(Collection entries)

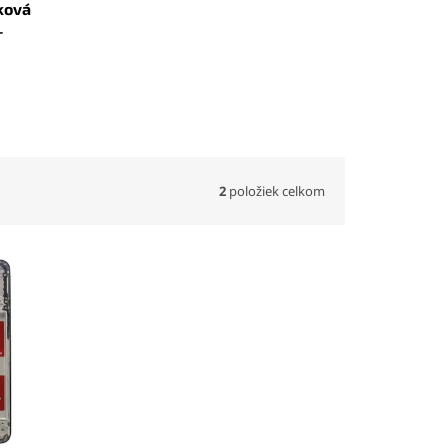
yková
-
2
položiek celkom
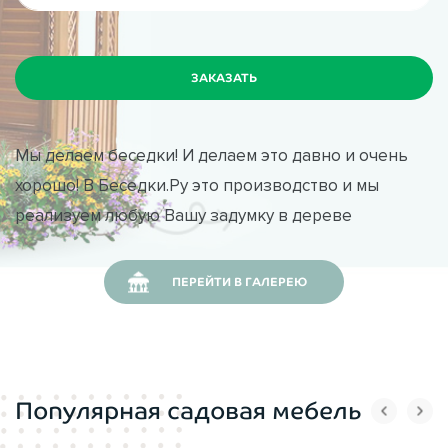
Стиль:
Деревенский
Производитель:
ВБеседки.Ру
Мы делаем беседки! И делаем это давно и очень
хорошо! В Беседки.Ру это производство и мы
реализуем любую Вашу задумку в дереве
ПЕРЕЙТИ В ГАЛЕРЕЮ
Популярная садовая мебель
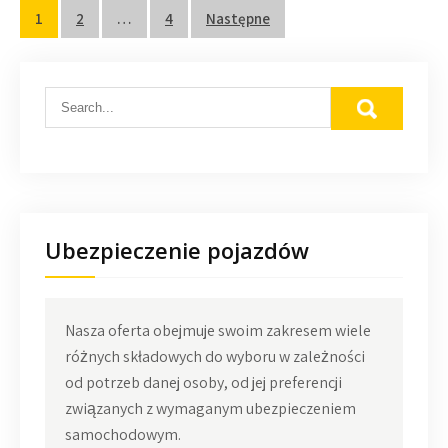
Stronicowanie
1
2
…
4
Następne
wpisów
Ubezpieczenie pojazdów
Nasza oferta obejmuje swoim zakresem wiele
różnych składowych do wyboru w zależności
od potrzeb danej osoby, od jej preferencji
związanych z wymaganym ubezpieczeniem
samochodowym.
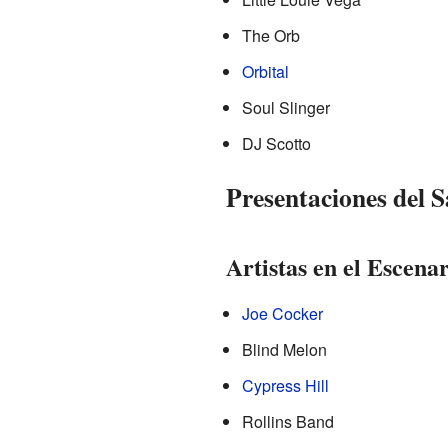
The Orb
Orbital
Soul Slinger
DJ Scotto
Presentaciones del 
Artistas en el Escena
Joe Cocker
Blind Melon
Cypress Hill
Rollins Band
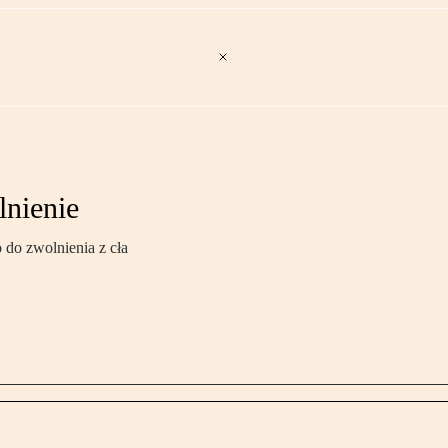
lnienie
 do zwolnienia z cła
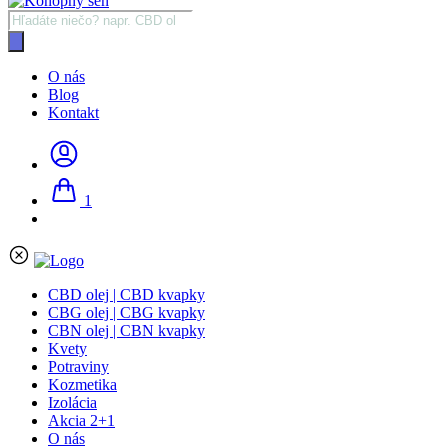
Products
search
O nás
Blog
Kontakt
1
CBD olej | CBD kvapky
CBG olej | CBG kvapky
CBN olej | CBN kvapky
Kvety
Potraviny
Kozmetika
Izolácia
Akcia 2+1
O nás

▶ _WHAT IS EXPECTED_
Once each line with "olej" in the entries is counted, state the total and nothing else.

▶ _YOUR SOLUTION_
3